[Activity]:
All lines holding the word "output" are to be copied from the records beneath.

[Data to examine]:
/---

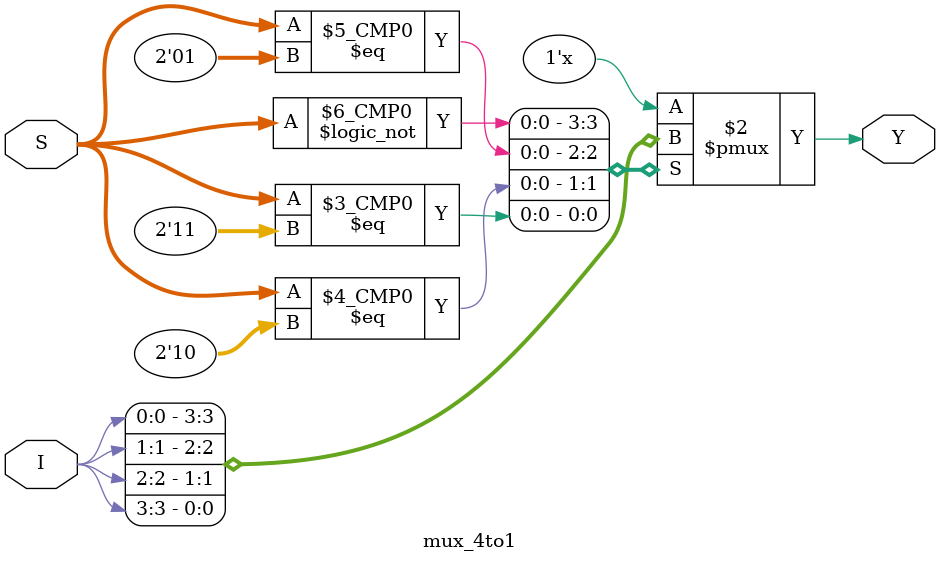
<source format=v>
`timescale 1ns / 1ps

/**************************************************************
*
* Author: 		A. Paguio
* Email: 		anthony.paguio@student.csulb.edu
* Filename: 	mx_4to1.v
* Date: 			February 13, 2019
* Version: 		1
* 
* Description: The purpose mux_4to1 is to accept four inputs 
*					and sent through as one output.
*
***************************************************************/

module mux_4to1(input [3:0] I, input [1:0] S, output reg Y);
	
	always @ (I, S)
		case(S)
			2'b00: Y = I[0];
			2'b01: Y = I[1];
			2'b10: Y = I[2];
			2'b11: Y = I[3];
			default: Y = I[0];
		endcase 

endmodule

</source>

\---

[Solution for this exercise]:
*					and sent through as one output.
module mux_4to1(input [3:0] I, input [1:0] S, output reg Y);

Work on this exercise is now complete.